**** AANGELEVERD FRAGMENT ****

De kantonrechter oordeelt dat de machtiging tot gijzeling kan worden toegewezen, omdat voldoende is gebleken dat betrokkene niet wil betalen en ook aan de overige voorwaarden wordt voldaan. Dat oordeel wordt hierna toegelicht.
2.7.
Uit de stukken blijkt dat door middel van verhaal met en zonder dwangbevel, en door inneming van het rijbewijs, is geprobeerd om betaling van de boete te verkrijgen en dat dit niet tot resultaat heeft geleid. Buitengebruikstelling van het voertuig waarmee de overtreding heeft plaatsgevonden, is niet geslaagd, omdat het voertuig niet is aangetroffen. Een kentekenblokkade voor betrokkene is doorgevoerd op 2 mei 2021, maar ook dat heeft niet geleid tot betaling. Daarnaast zijn er in de periode van 2020 tot 2024 verschillende aanmaningen en waarschuwingsbrieven aan betrokkene gestuurd. Gelet hierop is voldoende gebleken dat andere, minder vergaande middelen om betaling te verkrijgen geen resultaat hebben opgeleverd.
2.8.
Verder blijkt uit een proces-verbaal van 23 juli 2024 van een politiemedewerker dat op 22 juli 2024 een huisbezoek is afgelegd, waarbij door de vader van betrokkene is meegedeeld dat betrokkene op dat moment op vakantie was in Griekenland. Ook blijkt daaruit dat de politiemedewerker die dag telefonisch contact heeft gehad met betrokkene, waarbij door betrokkene is gezegd dat hij de boete zou gaan betalen, maar op dat moment nog op vakantie was in Griekenland. In het proces-verbaal wordt verder vermeld dat betrokkene ook op 28 mei 2024 telefonisch contact heeft gehad met een andere politiemedewerker en heeft verklaard dat hij de dag erna zou komen betalen. Uit een toelichting van de deurwaarder volgt dat betrokkene in 2024 aan de deurwaarder heeft gemeld dat hij een horecabedrijf heeft en dat betrokkene betalingsregelingen heeft voorgesteld. Betrokkene heeft niet betaald.

**** LIJST MET ITEMS ****

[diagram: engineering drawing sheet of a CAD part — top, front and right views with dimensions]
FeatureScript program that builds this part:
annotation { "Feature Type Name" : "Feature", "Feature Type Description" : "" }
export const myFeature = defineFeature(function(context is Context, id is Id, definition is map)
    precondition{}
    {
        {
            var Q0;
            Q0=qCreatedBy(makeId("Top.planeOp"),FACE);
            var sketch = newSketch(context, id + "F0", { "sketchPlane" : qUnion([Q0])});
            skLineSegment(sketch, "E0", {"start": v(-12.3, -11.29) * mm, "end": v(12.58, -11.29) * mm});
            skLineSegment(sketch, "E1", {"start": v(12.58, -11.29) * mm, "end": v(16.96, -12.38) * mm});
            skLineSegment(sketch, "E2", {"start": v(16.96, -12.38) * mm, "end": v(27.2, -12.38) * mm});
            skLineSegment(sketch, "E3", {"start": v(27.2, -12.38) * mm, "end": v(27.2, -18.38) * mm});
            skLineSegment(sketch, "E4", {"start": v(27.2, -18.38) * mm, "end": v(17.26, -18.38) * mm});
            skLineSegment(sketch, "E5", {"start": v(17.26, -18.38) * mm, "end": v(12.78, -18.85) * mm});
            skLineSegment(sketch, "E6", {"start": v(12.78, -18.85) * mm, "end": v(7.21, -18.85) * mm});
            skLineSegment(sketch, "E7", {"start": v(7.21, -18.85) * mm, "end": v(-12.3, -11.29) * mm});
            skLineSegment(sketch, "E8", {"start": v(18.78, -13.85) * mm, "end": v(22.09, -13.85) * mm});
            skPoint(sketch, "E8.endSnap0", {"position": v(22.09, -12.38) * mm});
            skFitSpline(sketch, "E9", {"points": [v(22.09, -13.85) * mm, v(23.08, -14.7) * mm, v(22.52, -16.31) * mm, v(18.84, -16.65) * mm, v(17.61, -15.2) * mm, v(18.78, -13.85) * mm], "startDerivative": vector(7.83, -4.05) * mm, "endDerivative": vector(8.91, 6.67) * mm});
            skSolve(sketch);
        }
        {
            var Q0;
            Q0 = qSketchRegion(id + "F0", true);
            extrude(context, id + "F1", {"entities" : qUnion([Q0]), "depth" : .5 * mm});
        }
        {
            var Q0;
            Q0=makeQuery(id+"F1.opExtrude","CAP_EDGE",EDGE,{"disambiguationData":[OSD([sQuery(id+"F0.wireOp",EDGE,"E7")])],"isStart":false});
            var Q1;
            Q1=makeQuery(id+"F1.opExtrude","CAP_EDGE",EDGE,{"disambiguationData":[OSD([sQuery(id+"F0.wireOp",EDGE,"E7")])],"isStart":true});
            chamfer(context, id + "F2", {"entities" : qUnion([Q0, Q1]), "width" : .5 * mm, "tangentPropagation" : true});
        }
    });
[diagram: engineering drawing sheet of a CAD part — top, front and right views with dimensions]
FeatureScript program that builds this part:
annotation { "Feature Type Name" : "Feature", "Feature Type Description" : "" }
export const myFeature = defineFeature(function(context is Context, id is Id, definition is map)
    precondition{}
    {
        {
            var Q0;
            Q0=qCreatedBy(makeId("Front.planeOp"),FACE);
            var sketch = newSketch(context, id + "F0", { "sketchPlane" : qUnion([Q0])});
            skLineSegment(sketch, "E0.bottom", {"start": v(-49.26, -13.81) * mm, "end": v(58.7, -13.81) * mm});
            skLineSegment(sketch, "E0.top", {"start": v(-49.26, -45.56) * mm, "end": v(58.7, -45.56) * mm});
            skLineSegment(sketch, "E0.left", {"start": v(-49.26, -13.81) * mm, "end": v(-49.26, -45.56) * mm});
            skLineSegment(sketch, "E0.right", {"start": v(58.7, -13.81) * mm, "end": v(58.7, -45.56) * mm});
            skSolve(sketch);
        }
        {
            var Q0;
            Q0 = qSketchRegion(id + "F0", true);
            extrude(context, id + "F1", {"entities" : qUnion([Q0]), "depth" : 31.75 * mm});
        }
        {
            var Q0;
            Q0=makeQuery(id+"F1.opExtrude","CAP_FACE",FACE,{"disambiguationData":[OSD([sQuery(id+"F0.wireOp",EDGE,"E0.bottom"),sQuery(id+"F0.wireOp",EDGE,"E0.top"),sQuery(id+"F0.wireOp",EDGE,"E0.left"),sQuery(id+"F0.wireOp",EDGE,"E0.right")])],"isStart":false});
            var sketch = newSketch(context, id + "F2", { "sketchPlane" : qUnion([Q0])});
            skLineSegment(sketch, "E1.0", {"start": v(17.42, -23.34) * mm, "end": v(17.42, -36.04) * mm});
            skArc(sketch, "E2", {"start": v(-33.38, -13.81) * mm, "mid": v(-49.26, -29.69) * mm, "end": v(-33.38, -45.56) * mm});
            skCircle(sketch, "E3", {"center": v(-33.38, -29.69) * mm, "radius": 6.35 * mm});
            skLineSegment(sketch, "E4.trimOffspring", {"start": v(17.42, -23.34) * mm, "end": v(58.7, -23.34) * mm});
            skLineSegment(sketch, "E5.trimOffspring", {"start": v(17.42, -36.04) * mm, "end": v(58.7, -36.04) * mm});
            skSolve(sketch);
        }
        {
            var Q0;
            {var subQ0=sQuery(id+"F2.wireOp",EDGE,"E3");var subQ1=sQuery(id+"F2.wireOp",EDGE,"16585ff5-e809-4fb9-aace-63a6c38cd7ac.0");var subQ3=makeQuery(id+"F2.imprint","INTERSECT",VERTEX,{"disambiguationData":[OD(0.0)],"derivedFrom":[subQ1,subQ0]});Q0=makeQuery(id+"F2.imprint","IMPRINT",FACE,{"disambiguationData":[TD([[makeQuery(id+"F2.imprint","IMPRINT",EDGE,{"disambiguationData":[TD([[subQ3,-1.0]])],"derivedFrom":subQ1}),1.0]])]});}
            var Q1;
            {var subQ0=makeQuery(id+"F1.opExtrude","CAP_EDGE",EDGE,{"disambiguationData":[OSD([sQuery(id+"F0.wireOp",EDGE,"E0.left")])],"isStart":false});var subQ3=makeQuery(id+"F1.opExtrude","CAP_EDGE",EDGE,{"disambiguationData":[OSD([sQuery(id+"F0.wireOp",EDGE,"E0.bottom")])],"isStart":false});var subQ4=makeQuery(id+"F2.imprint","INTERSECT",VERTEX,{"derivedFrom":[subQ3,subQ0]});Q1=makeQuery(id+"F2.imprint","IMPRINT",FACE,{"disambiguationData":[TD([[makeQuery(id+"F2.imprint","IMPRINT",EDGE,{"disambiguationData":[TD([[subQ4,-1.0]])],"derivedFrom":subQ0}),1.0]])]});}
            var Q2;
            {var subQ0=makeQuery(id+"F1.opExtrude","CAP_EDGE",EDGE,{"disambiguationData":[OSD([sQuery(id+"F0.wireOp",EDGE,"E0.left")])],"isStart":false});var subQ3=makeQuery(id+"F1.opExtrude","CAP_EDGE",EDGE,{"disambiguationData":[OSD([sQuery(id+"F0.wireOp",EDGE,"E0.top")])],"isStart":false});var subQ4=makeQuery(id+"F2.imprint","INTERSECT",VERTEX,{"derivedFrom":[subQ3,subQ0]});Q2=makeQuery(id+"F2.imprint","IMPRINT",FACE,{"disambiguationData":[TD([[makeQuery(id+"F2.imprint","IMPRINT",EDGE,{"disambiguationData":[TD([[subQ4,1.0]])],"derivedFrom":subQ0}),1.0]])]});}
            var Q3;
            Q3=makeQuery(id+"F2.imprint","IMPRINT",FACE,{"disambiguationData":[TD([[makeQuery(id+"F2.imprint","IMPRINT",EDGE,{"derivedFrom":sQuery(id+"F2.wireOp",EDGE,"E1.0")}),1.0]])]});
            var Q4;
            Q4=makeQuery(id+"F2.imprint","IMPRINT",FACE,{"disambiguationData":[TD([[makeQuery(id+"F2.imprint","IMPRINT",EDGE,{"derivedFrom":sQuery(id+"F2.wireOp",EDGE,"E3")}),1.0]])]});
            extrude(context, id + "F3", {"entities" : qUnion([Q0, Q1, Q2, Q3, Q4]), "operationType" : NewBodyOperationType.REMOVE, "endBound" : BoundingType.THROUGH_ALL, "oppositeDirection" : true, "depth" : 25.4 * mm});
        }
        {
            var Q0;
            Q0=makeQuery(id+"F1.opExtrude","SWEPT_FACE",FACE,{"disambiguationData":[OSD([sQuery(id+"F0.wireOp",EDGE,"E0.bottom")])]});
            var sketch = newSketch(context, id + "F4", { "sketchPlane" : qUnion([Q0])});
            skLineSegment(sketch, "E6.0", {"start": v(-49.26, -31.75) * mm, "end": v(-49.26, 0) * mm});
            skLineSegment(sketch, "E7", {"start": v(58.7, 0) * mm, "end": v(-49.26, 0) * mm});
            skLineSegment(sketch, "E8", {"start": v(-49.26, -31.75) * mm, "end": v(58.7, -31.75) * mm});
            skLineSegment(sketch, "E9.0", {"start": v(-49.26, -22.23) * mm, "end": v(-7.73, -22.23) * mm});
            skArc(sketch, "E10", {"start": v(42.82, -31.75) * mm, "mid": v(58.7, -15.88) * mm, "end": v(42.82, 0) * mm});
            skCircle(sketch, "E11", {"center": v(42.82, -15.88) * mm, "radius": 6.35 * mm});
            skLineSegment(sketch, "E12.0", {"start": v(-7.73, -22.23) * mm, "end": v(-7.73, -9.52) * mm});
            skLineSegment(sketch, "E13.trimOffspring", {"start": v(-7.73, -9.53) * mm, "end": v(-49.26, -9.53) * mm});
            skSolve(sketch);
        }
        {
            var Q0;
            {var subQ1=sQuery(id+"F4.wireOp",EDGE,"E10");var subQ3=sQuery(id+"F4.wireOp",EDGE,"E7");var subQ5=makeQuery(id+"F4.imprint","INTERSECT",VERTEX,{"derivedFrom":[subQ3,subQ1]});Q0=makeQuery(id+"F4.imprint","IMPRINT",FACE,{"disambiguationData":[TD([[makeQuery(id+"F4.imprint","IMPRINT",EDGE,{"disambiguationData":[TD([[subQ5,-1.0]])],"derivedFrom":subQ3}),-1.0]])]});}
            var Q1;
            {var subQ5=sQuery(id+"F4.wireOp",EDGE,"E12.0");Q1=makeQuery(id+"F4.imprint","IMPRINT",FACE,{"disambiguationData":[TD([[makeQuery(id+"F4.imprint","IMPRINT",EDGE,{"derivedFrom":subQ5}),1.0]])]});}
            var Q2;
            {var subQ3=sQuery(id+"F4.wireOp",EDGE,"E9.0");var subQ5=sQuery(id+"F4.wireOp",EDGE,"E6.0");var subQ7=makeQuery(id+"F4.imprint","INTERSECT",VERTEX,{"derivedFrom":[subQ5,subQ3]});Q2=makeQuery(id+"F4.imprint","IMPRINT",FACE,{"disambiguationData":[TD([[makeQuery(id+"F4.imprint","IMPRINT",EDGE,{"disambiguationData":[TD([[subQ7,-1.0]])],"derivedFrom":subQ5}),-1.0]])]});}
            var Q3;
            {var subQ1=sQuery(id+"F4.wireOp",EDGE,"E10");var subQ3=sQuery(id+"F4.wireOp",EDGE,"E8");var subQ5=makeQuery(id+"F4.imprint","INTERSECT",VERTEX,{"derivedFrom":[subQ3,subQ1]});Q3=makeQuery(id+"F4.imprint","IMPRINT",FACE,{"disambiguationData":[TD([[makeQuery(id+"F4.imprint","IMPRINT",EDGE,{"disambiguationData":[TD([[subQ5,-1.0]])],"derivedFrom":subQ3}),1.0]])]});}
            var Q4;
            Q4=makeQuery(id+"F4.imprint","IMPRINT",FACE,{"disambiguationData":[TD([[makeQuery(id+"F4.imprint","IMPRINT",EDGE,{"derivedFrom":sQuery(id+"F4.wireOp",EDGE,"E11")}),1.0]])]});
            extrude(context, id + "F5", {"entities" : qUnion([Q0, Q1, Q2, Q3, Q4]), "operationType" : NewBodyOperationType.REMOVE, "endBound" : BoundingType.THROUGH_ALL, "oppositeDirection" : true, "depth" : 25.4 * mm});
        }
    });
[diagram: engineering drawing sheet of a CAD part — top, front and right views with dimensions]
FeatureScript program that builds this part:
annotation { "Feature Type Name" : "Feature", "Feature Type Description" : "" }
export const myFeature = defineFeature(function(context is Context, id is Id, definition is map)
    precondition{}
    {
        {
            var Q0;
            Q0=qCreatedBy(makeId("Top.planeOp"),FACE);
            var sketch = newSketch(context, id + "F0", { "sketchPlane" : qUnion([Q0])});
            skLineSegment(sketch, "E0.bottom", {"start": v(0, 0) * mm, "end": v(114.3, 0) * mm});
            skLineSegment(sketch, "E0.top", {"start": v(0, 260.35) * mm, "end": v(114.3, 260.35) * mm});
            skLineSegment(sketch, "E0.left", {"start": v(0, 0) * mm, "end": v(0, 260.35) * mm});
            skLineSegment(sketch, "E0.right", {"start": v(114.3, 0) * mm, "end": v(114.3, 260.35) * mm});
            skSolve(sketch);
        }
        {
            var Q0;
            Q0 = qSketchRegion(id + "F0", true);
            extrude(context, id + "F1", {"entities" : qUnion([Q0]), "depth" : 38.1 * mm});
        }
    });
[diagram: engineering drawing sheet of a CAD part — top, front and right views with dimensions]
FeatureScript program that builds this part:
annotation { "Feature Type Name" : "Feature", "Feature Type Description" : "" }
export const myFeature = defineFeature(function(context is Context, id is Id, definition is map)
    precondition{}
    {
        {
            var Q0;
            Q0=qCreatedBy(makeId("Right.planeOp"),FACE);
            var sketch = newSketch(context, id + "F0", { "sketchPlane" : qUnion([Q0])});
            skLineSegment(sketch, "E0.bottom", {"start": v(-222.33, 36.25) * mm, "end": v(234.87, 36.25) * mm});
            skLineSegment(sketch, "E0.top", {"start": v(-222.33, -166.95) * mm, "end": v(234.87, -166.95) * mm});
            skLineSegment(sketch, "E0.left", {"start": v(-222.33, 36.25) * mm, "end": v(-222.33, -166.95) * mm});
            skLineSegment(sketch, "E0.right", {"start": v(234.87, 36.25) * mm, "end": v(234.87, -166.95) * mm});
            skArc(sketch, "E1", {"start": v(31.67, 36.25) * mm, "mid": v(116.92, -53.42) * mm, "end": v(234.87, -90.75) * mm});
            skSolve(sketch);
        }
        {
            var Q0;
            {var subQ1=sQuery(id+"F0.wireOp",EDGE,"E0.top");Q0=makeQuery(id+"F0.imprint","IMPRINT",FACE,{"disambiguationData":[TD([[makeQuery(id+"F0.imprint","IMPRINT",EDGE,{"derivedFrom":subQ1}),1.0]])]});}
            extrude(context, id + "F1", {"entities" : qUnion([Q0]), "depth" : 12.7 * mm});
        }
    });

****

◆ SCHRIFTELIJKE OPDRACHT 1
Geef de tekst uit het fragment terug vanaf "Verder blijkt uit" tot en met "heeft niet betaald.".
◆ SCHRIFTELIJKE OPDRACHT 2
Beantwoord deze vragen aan de hand van het fragment:
(a) Op welke datum is de kentekenblokkade voor betrokkene doorgevoerd?
(b) In welk land was betrokkene volgens zijn vader op vakantie?
(c) Wat voor bedrijf heeft betrokkene volgens wat hij aan de deurwaarder meldde?
◆ SCHRIFTELIJKE OPDRACHT 3
Noem alle volledige datums (met dag, maand en jaar) die in het fragment staan.
De items hebben niets met het fragment te maken.

◆ UITGEWERKT ANTWOORD 1
Verder blijkt uit een proces-verbaal van 23 juli 2024 van een politiemedewerker dat op 22 juli 2024 een huisbezoek is afgelegd, waarbij door de vader van betrokkene is meegedeeld dat betrokkene op dat moment op vakantie was in Griekenland. Ook blijkt daaruit dat de politiemedewerker die dag telefonisch contact heeft gehad met betrokkene, waarbij door betrokkene is gezegd dat hij de boete zou gaan betalen, maar op dat moment nog op vakantie was in Griekenland. In het proces-verbaal wordt verder vermeld dat betrokkene ook op 28 mei 2024 telefonisch contact heeft gehad met een andere politiemedewerker en heeft verklaard dat hij de dag erna zou komen betalen. Uit een toelichting van de deurwaarder volgt dat betrokkene in 2024 aan de deurwaarder heeft gemeld dat hij een horecabedrijf heeft en dat betrokkene betalingsregelingen heeft voorgesteld. Betrokkene heeft niet betaald.

◆ UITGEWERKT ANTWOORD 2
(a) Op 2 mei 2021.
(b) In Griekenland.
(c) Een horecabedrijf.

◆ UITGEWERKT ANTWOORD 3
2 mei 2021
23 juli 2024
22 juli 2024
28 mei 2024